Florian Genet, chasseur de têtes chez Florian & Sacha Associates à Paris, confie que le recrutement dans les banques parisiennes a enregistré une hausse de 20% par rapport à la moyenne avant le Brexit. Chez Calmon Partners, spécialisé en banque d’investissement, Claude Calmon précise que le marché français attire de plus en plus de candidats étrangers dont le français n’est pas la langue maternelle (quand toutefois ils le parlent). « L’augmentation du nombre de deals transfrontaliers poussent les équipes françaises à recruter des candidats britanniques, italiens, allemands ou espagnols, » explique-t-il. « La France attire aussi des hedge funds et des fonds de private equity d’envergure. Tous les grands sont maintenant installés ici. »

Le cabinet de chasse de têtes Segalen+associés indique par la voix de Jeanne Segalen enregistrer l’une de ses meilleures années en termes d’honoraires. « Nos clients recrutent massivement, » dit-elle, soulignant la forte demande en professionnels des relations investisseurs, l’évolution des clients traditionnels qui ajoutent de nouvelles stratégies et de nouveaux fonds, la demande en banquiers FIG et healthcare, l’arrivée des acteurs américains qui ouvrent de nouveaux bureaux, et le débauchage par les boutiques de conseil de banquiers financial sponsors auprès de clients du private equity.

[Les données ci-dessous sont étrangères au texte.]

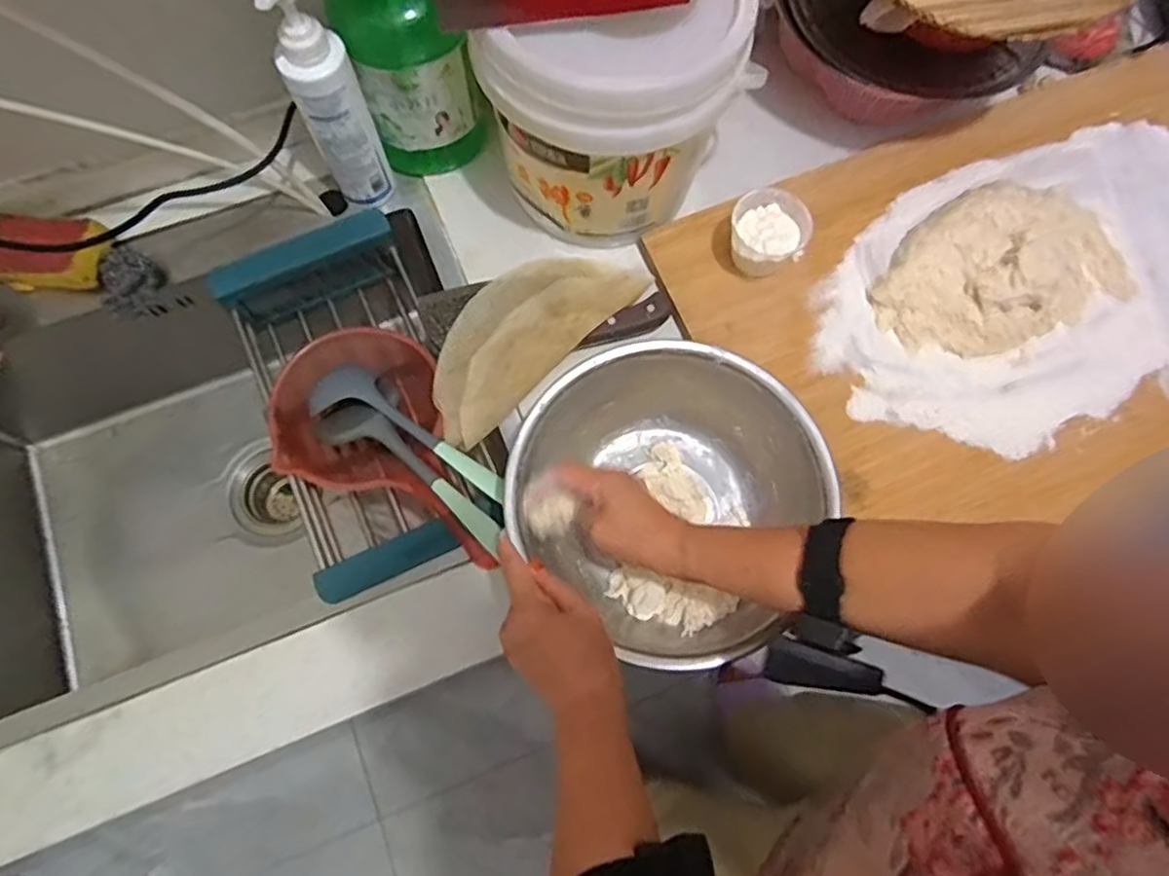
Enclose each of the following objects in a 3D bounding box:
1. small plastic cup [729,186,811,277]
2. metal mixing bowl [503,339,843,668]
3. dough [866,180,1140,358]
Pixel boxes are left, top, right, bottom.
[{"bbox_3d":[0.179,-0.196,0.672,0.074,0.054,0.081,0,72,0],"label":"small plastic cup"},{"bbox_3d":[0.068,0.043,0.589,0.232,0.097,0.235,0,72,0],"label":"metal mixing bowl"},{"bbox_3d":[0.421,-0.177,0.676,0.272,0.050,0.154,-23,74,-8],"label":"dough"}]

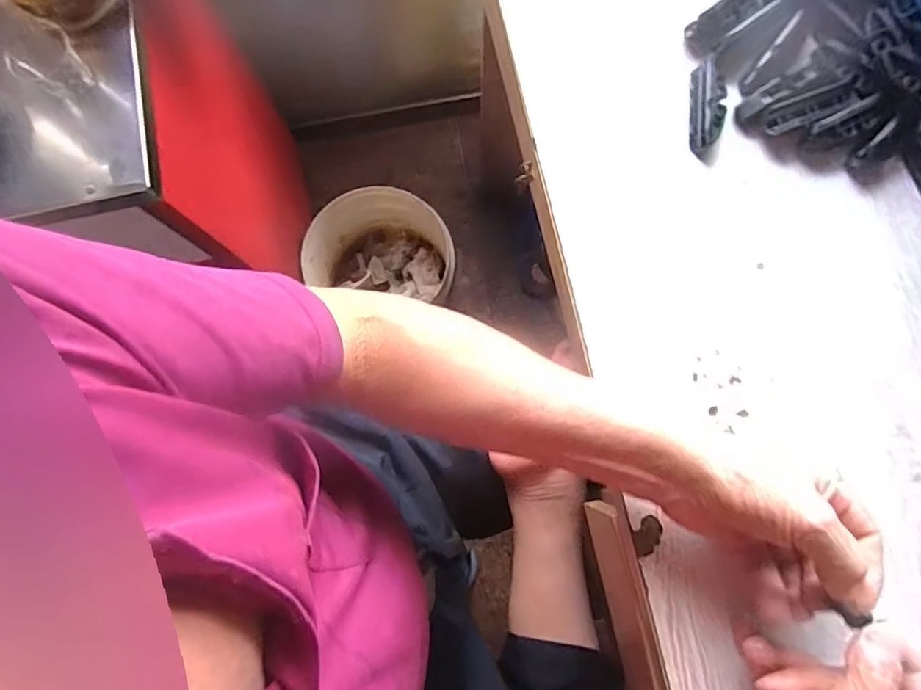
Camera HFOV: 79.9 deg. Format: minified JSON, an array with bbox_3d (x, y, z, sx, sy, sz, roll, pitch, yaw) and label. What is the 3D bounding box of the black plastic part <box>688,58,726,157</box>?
[{"bbox_3d":[0.186,-0.178,0.410,0.022,0.022,0.065,4,80,2],"label":"black plastic part"}]

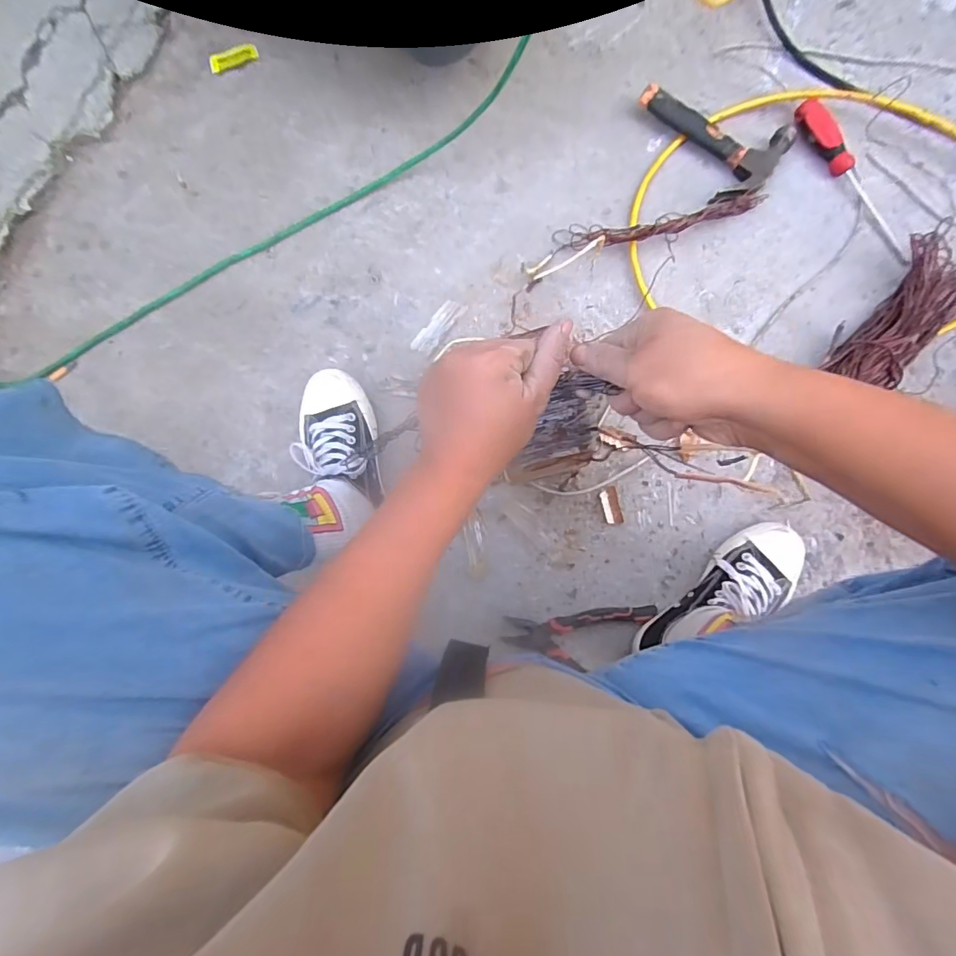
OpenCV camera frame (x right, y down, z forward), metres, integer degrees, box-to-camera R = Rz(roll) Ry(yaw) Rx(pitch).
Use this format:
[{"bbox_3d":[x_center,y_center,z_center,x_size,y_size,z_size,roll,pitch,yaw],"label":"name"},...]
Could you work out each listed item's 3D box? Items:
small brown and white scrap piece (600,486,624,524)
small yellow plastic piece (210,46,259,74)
[{"bbox_3d":[0.174,0.036,0.631,0.024,0.008,0.048,-13,86,0],"label":"small brown and white scrap piece"},{"bbox_3d":[-0.339,-0.585,0.672,0.071,0.015,0.017,-16,87,2],"label":"small yellow plastic piece"}]

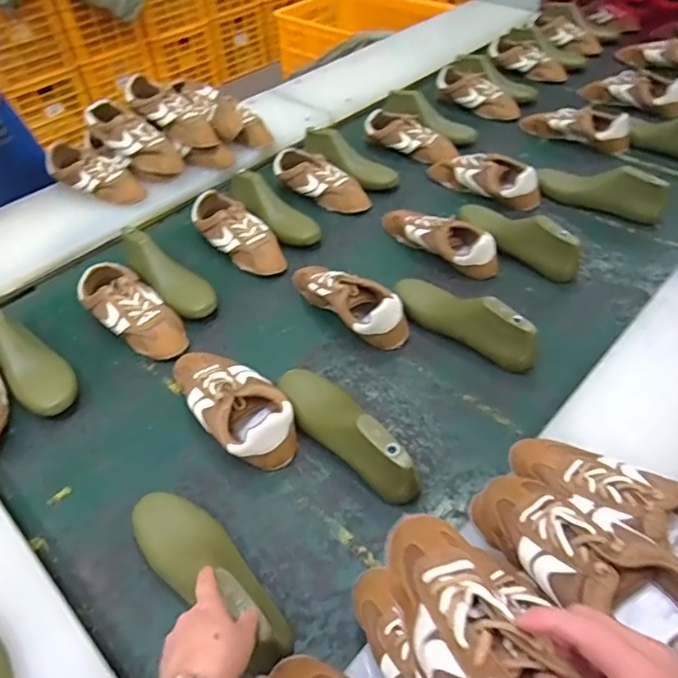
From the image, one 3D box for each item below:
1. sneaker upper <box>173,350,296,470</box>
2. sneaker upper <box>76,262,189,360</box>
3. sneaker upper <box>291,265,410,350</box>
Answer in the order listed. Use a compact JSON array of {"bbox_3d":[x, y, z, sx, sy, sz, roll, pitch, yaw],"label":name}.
[{"bbox_3d":[-0.151,0.082,0.773,0.107,0.077,0.245,-32,54,-23],"label":"sneaker upper"},{"bbox_3d":[-0.336,-0.049,0.900,0.224,0.063,0.098,33,58,28],"label":"sneaker upper"},{"bbox_3d":[0.012,-0.070,0.893,0.237,0.069,0.094,35,59,29],"label":"sneaker upper"}]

L’afflux de structures internationales pourrait s’avérer source de problèmes pour les banques françaises, généralement beaucoup moins généreuses que les nouveaux venus en matière de rémunération. Chez SocGen par exemple, les meilleurs banquiers et traders ont perçu l’an dernier 597k € en moyenne. A Londres, les banques américaines paient en général deux fois plus. Ce pourrait être la raison qui a poussé quelques traders seniors à claquer la porte du site parisien de la banque au logo rouge et noir ces dernières semaines. – Edouard Midy, responsable du trading EQD delta 1 pour l’Europe chez SocGen, serait l’un d’entre eux, tout comme Tejus Trived, director en trading volatilité des indices, qui serait en passe de retourner à Londres.

Pour Jeanne Segalen, les banques françaises essaient d’être compétitives, mais paient toujours moins que les banques anglo-saxonnes et autres acteurs américains. « Les rémunérations des banques françaises sont inférieures de 40% à celles des banques américaines, précise-t-elle. Alors que le marché français des talents bancaires ressemble de plus en plus à celui de Londres, le point est d’importance. Pourtant, les banques françaises disposent d’un atout non négligeable : la qualité de vie. Les salaires sont certes inférieurs, mais vont de pair avec des horaires moins éprouvants. On devrait voir très vite si c’est l’option que retiennent les banquiers et traders français.